Cubic equation problem $\frac{x^3}{3}-x=k$ The cubic function $\frac{{{x^3}}}{3} - x = k$ has three different roots $\alpha,\beta,\gamma$ about the real number k. Let's call the minimum value of $|\alpha|+|\beta|+|\gamma|$ as $m$. FInd the value of $m^2$.
My approach is as follow
$\frac{{{x^3}}}{3} - x = k \Rightarrow f\left( x \right) = \frac{{{x^3}}}{3} - x - k$
$f'\left( x \right) = {x^2} - 1 = 0$
Hence $x =  \pm 1$
$f\left( 1 \right) = \frac{1}{3} - 1 - k =  - \left( {k + \frac{2}{3}} \right)\& f\left( { - 1} \right) =  - \frac{1}{3} + 1 - k =  - \left( {k - \frac{2}{3}} \right)$
For real roots $f\left( 1 \right)f\left( { - 1} \right) < 0$
Therefore $ - \left( {k + \frac{2}{3}} \right) \times \left( { - \left( {k - \frac{2}{3}} \right)} \right) < 0$
$k \in \left( { - \frac{2}{3},\frac{2}{3}} \right)$
We know that $\alpha+\beta+\gamma=0$
But how we will find the minimum values of the sum of the modulus of the roots.
 A: Hint $\;-\;$ using $\,\alpha\beta+\beta\gamma+\gamma\alpha=-3\,$:
$$
\require{cancel}
\begin{align}
m^2 &= \left(|\alpha|+|\beta|+|\gamma|\right)^2
\\ &= \alpha^2+\beta^2+\gamma^2 + 2\left(|\alpha\beta|+|\beta\gamma|+|\gamma\alpha|\right)
\\ &= \cancel{\left(\alpha+\beta+\gamma\right)^2} - 2(\alpha\beta+\beta\gamma+\gamma\alpha)+ 2\left(|\alpha\beta|+|\beta\gamma|+|\gamma\alpha|\right)
\\ &= 6 + 2\left(|\alpha\beta|+|\beta\gamma|+|\gamma\alpha|\right)
\\ &\ge 6 + 2\,|\alpha\beta+\beta\gamma+\gamma\alpha|
\\ &= 12
\end{align}
$$
This gives a lower bound on $m^2\,$. To prove it's an actual minimum, it is enough to find a $k$ such that $|\alpha|+|\beta|+|\gamma| = 2 \sqrt{3}\,$, which turns out not to be too hard.
Note: the above assumes the roots are real (per OP's comments), in order for $\,|\alpha|^2=\alpha^2\,$ to hold.
A: Note: This is assuming that the question intends to ask that each of $\{\alpha,\beta,\gamma\}$ must be real in addition to $k$. If they are allowed to be non-real, the situation is trickier.
The sum $|\alpha|+|\beta|+|\gamma|$ is preserved if $k$ is replaced by $-k$, so we can without loss of generality assume that $k<0$, so that there are two positive roots and one negative root.
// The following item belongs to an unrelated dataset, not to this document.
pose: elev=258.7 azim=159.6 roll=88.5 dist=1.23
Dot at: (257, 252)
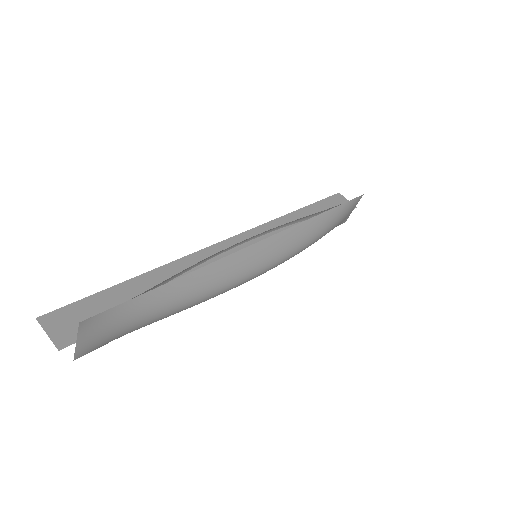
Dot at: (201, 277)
Let the positive roots be $\alpha>\beta$, and let $\alpha(k)$ and $\beta(k)$ represent the functions mapping $k$ to the largest root and to the second largest root of $x^3/3-x-k$, respectively. We seek to minimize $2\alpha(k)+2\beta(k)$.
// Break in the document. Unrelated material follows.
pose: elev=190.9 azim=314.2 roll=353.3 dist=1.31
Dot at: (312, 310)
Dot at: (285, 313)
See if you can do this via calculus, writing the derivative of $2\alpha(k)+2\beta(k)$ in terms of $\alpha(k)$, $\beta(k)$, and $k$. Then you only need to check the endpoints ($k=0$ and $k=-2/3$), and any places where the derivative may be $0$.
A: Note: this is similar to another answer, except that by recognizing only one root needs to be tracked instead of the other two the calculation is simplified.
First observe that if we reverse the sign of $k$ then all roots are also reversed in sign with no effect on the set of absolute values, thus no impact on the sum $|\alpha|+|\beta|+|\gamma|$. So we can cover all values of this sum by considering just the case where $k$ is nonpositive.
Then only one root is negative by Descartes' Rule of Signs. Calling that root $\alpha$ we then have
$|\alpha|+|\beta|+|\gamma|=-\alpha+\beta+\gamma$
$\color{blue}{=-2\alpha\because\alpha+\beta+\gamma=0}$
Thus find the nonpositive value of $k$ that minimizes the absolute value of the negative root $\alpha$. Given that $k=0$ gives $\alpha=-\sqrt3$ and $k<0$ must give $\alpha<-\sqrt3$ (why?), you then get your answer using the blue equation above.